Bitcoin’s well-known four-year cycle may no longer define the asset’s long-term behavior, said Ark Invest CEO Cathie Wood, who believes institutional adoption is reshaping everything from volatility to the depth of possible future drawdowns.
In an interview with Fox Business Channel on Tuesday, Wood said that as large financial institutions accumulate assets, Bitcoin’s large crashes (which in earlier years would typically fall by 75% to 90%) are becoming less common.
“Volatility is coming down,” she said, adding that institutions “will prevent further declines.” “We may have seen the lows weeks ago,” Wood said.
Her views challenge more than a decade of market expectations.
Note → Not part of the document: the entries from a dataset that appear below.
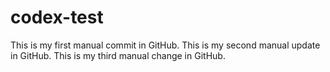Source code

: # codex-test
This is my first manual commit in GitHub.
This is my second manual update in GitHub.
This is my third manual change in GitHub.

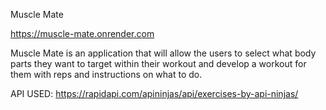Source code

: Muscle Mate

https://muscle-mate.onrender.com

Muscle Mate is an application that will allow the users to select what body parts they want to target within their workout and develop a workout for them with reps and instructions on what to do.

API USED: https://rapidapi.com/apininjas/api/exercises-by-api-ninjas/
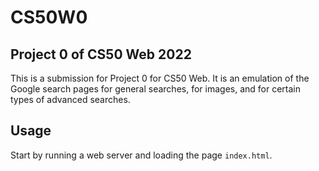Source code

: # CS50W0

## Project 0 of CS50 Web 2022

This is a submission for Project 0 for CS50 Web. It is an emulation of the Google search pages for general searches, for images, and for certain types of advanced searches.

## Usage

Start by running a web server and loading the page `index.html`. 
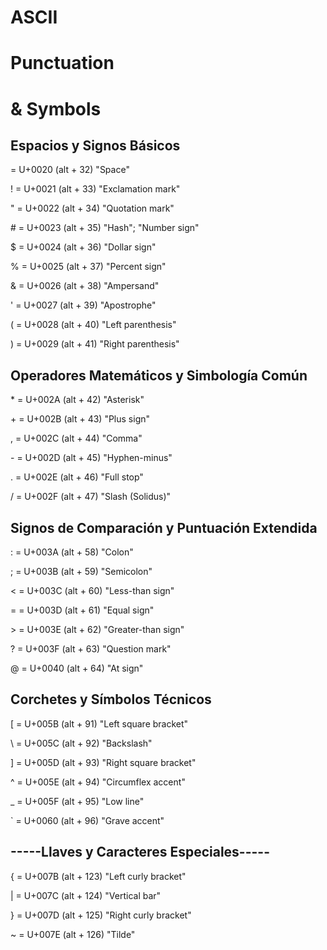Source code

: # ASCII
# Punctuation
# & Symbols

## Espacios y Signos Básicos

= U+0020 (alt + 32) "Space"

! = U+0021 (alt + 33) "Exclamation mark"

" = U+0022 (alt + 34) "Quotation mark"

\# = U+0023 (alt + 35) "Hash"; "Number sign"

$ = U+0024 (alt + 36) "Dollar sign"

% = U+0025 (alt + 37) "Percent sign"

& = U+0026 (alt + 38) "Ampersand"

' = U+0027 (alt + 39) "Apostrophe"

( = U+0028 (alt + 40) "Left parenthesis"

) = U+0029 (alt + 41) "Right parenthesis"


## Operadores Matemáticos y Simbología Común


\* = U+002A (alt + 42) "Asterisk"

\+ = U+002B (alt + 43) "Plus sign"

, = U+002C (alt + 44) "Comma"

\- = U+002D (alt + 45) "Hyphen-minus"

. = U+002E (alt + 46) "Full stop"

/ = U+002F (alt + 47) "Slash (Solidus)"


## Signos de Comparación y Puntuación Extendida


: = U+003A (alt + 58) "Colon"

; = U+003B (alt + 59) "Semicolon"

< = U+003C (alt + 60) "Less-than sign"

= = U+003D (alt + 61) "Equal sign"

\> = U+003E (alt + 62) "Greater-than sign"

? = U+003F (alt + 63) "Question mark"

@ = U+0040 (alt + 64) "At sign"


## Corchetes y Símbolos Técnicos


[ = U+005B (alt + 91) "Left square bracket"

\ = U+005C (alt + 92) "Backslash"

] = U+005D (alt + 93) "Right square bracket"

^ = U+005E (alt + 94) "Circumflex accent"

_ = U+005F (alt + 95) "Low line"

` = U+0060 (alt + 96) "Grave accent"


## -----Llaves y Caracteres Especiales-----


{ = U+007B (alt + 123) "Left curly bracket"

| = U+007C (alt + 124) "Vertical bar"

} = U+007D (alt + 125) "Right curly bracket"

~ = U+007E (alt + 126) "Tilde"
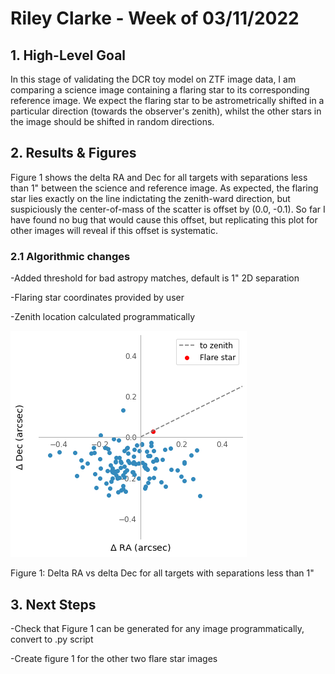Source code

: # Riley Clarke - Week of 03/11/2022

## 1. High-Level Goal

In this stage of validating the DCR toy model on ZTF image data, I am comparing a science image containing a flaring star to its corresponding reference image. We expect the flaring star to be astrometrically shifted in a particular direction (towards the observer's zenith), whilst the other stars in the image should be shifted in random directions.

## 2. Results & Figures

Figure 1 shows the delta RA and Dec for all targets with separations less than 1" between the science and reference image. As expected, the flaring star lies exactly on the line indictating the zenith-ward direction, but suspiciously the center-of-mass of the scatter is offset by (0.0, -0.1). So far I have found no bug that would cause this offset, but replicating this plot for other images will reveal if this offset is systematic. 

### 2.1 Algorithmic changes

-Added threshold for bad astropy matches, default is 1" 2D separation

-Flaring star coordinates provided by user

-Zenith location calculated programmatically 

![](https://github.com/RileyWClarke/Flarubin/blob/main/Figures/scatter.png?raw=true)

Figure 1: Delta RA vs delta Dec for all targets with separations less than 1"


## 3. Next Steps 

-Check that Figure 1 can be generated for any image programmatically, convert to .py script

-Create figure 1 for the other two flare star images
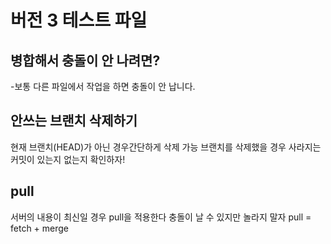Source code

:# 버전 3 테스트 파일

## 병합해서 충돌이 안 나려면?

-보통 다른 파일에서 작업을 하면 충돌이 안 납니다. 

## 안쓰는 브랜치 삭제하기
현재 브랜치(HEAD)가 아닌 경우간단하게 삭제 가능
브랜치를 삭제했을 경우 사라지는 커밋이 있는지 없는지 확인하자!

## pull
서버의 내용이 최신일 경우 pull을 적용한다
충돌이 날 수 있지만 놀라지 말자
pull = fetch + merge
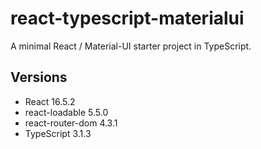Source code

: # react-typescript-materialui
A minimal React / Material-UI starter project in TypeScript.

## Versions
* React 16.5.2
* react-loadable 5.5.0
* react-router-dom 4.3.1
* TypeScript 3.1.3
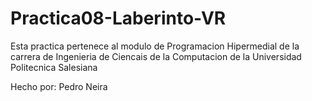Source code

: # Practica08-Laberinto-VR


Esta practica pertenece al modulo de Programacion Hipermedial de la carrera de Ingenieria de Ciencais de la Computacion  de la Universidad Politecnica Salesiana 

Hecho por: Pedro Neira
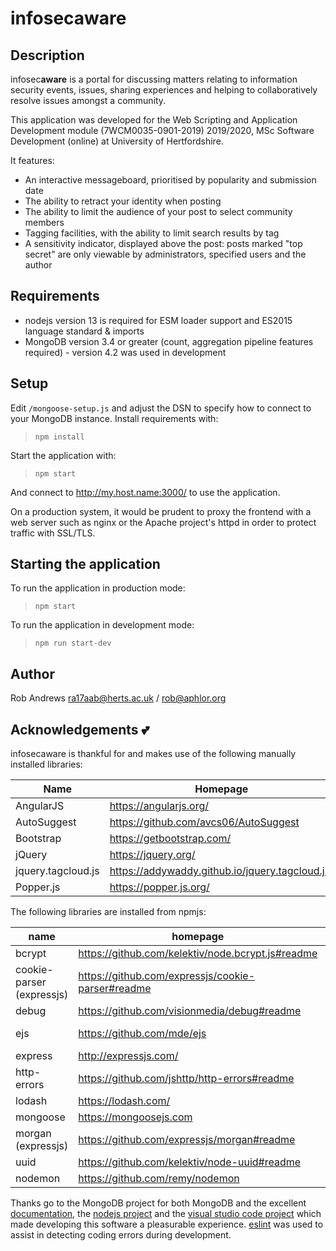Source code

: # infosec**aware**

## Description

infosec**aware** is a portal for discussing matters relating to information security events, issues, sharing experiences and helping to collaboratively resolve issues amongst a community.

This application was developed for the Web Scripting and Application Development module (7WCM0035-0901-2019) 2019/2020, MSc Software Development (online) at University of Hertfordshire.

It features:

  * An interactive messageboard, prioritised by popularity and submission date
  * The ability to retract your identity when posting
  * The ability to limit the audience of your post to select community members
  * Tagging facilities, with the ability to limit search results by tag
  * A sensitivity indicator, displayed above the post: posts marked "top secret" are only viewable by administrators, specified users and the author

## Requirements

* nodejs version 13 is required for ESM loader support and ES2015 language standard & imports
* MongoDB version 3.4 or greater (count, aggregation pipeline features required) - version 4.2 was used in development

## Setup

Edit `/mongoose-setup.js` and adjust the DSN to specify how to connect to your MongoDB instance. Install requirements with:

> `npm install`

Start the application with:

> `npm start`

And connect to http://my.host.name:3000/ to use the application.

On a production system, it would be prudent to proxy the frontend with a web server such as nginx or the Apache project's httpd in order to protect traffic with SSL/TLS.

## Starting the application

To run the application in production mode:

> `npm start`

To run the application in development mode:

> `npm run start-dev`

## Author

Rob Andrews <ra17aab@herts.ac.uk> / <rob@aphlor.org>

## Acknowledgements 💕

infosecaware is thankful for and makes use of the following manually installed libraries:

| Name | Homepage | License |
|------|----------|---------|
| AngularJS | https://angularjs.org/ | MIT |
| AutoSuggest | https://github.com/avcs06/AutoSuggest | MIT |
| Bootstrap | https://getbootstrap.com/ | MIT |
| jQuery | https://jquery.org/ | MIT |
| jquery.tagcloud.js | https://addywaddy.github.io/jquery.tagcloud.js/ | MIT |
| Popper.js | https://popper.js.org/ | MIT |

The following libraries are installed from npmjs:

| name | homepage | license |
|------|----------|---------|
| bcrypt | https://github.com/kelektiv/node.bcrypt.js#readme | MIT |
| cookie-parser (expressjs) | https://github.com/expressjs/cookie-parser#readme | MIT |
| debug | https://github.com/visionmedia/debug#readme | MIT |
| ejs | https://github.com/mde/ejs | Apache-2.0 |
| express | http://expressjs.com/ | MIT |
| http-errors | https://github.com/jshttp/http-errors#readme | MIT |
| lodash | https://lodash.com/ | MIT |
| mongoose | https://mongoosejs.com | MIT |
| morgan (expressjs) | https://github.com/expressjs/morgan#readme | MIT |
| uuid | https://github.com/kelektiv/node-uuid#readme | MIT |
| nodemon | https://github.com/remy/nodemon | MIT |

Thanks go to the MongoDB project for both MongoDB and the excellent [documentation](https://docs.mongodb.com/), the [nodejs project](https://nodejs.org/) and the [visual studio code project](https://code.visualstudio.com/) which made developing this software a pleasurable experience. [eslint](https://eslint.org/) was used to assist in detecting coding errors during development.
Bitcoin’s cycle traditionally follows halving events, block reward reductions that occur approximately every four years.
The most recent halving occurred on April 20, 2024, slashing mining rewards to 3.125 BTC, which has historically been the trigger for tight supply and strong rallies.
However, Wood believes market behavior has changed as Bitcoin trades more like a risk asset, moving in line with stocks and real estate, rather than acting as a hedge.
“Right now, gold is more of a safe-haven asset,” she said, noting that investors use gold to protect against geopolitical shocks.
Ark continues to increase its cryptocurrency exposure, recently buying more shares of Coinbase, Circle, and its own Ark 21Shares Bitcoin ETF (ARKB).
Wood’s comments sparked wider industry debate. Analysts from major institutions say that Bitcoin no longer responds to the halving cycle like it used to.
Earlier this week, Standard Chartered said ETF buying reduced the impact of the halving as a price driver.
Analyst Geoffrey Kendrick wrote that the model of price peaking 18 months after each halving “no longer holds,” and the bank lowered its 2025 price target to $100,000 from $200,000.
On social media, the debate has raged since late July.
Bitwise CIO Matt Hougan and CryptoQuant founder Ki Young Ju both said that institutional capital inflows effectively eliminate traditional cycles. “The cycle is dead,” Zhu wrote.
Over the years, Bitcoin has followed a rhythm: accumulation, halving-related rallies, peaks, and then years of slump.
Source: BitBo
But this time, after hitting $122,000 in July, analysts said Bitcoin’s behavior looked different, slower, more stable and less tied to retail speculation.
Sentora executive Patrick Heusser pointed to the Bitcoin power law model, which views price growth as part of a long-term curve affected by time, rather than a strict four-year window.